*** Working data ***

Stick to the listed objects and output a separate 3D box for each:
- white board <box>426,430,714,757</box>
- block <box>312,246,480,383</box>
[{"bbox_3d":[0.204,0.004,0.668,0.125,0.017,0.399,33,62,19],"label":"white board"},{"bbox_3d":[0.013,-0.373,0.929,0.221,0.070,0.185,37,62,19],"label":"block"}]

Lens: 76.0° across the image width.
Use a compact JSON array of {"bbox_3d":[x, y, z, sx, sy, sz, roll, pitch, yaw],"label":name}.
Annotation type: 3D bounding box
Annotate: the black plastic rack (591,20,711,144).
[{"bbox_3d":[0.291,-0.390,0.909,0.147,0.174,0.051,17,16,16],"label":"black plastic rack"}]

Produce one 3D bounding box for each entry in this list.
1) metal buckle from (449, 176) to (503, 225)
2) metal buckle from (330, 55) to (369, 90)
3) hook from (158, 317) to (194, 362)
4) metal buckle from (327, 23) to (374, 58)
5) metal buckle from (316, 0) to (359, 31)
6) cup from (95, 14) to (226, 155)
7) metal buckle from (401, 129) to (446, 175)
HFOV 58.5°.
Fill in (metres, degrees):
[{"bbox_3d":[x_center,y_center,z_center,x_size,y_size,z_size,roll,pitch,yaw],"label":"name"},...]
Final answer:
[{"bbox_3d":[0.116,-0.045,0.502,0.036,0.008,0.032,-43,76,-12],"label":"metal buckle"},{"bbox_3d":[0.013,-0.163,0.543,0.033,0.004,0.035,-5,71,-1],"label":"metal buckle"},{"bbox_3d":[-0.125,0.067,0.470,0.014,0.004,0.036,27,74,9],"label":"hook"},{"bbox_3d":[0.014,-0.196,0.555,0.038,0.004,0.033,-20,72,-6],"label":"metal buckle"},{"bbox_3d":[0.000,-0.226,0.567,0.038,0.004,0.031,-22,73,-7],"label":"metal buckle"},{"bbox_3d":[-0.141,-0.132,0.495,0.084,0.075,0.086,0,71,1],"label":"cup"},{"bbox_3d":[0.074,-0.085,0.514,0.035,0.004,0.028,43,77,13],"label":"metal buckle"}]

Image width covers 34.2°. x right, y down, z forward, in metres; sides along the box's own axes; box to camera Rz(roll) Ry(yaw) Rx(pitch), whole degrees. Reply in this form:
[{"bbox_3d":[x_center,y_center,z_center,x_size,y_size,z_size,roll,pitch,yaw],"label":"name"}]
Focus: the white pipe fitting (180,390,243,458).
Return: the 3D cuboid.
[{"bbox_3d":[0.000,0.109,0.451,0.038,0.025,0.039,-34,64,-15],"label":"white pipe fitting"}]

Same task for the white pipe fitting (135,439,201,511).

*** End of Working data ***

◆ What is required ◆
Return only the number of lines in the material with the word "each" in them.

◆ Your solution ◆
2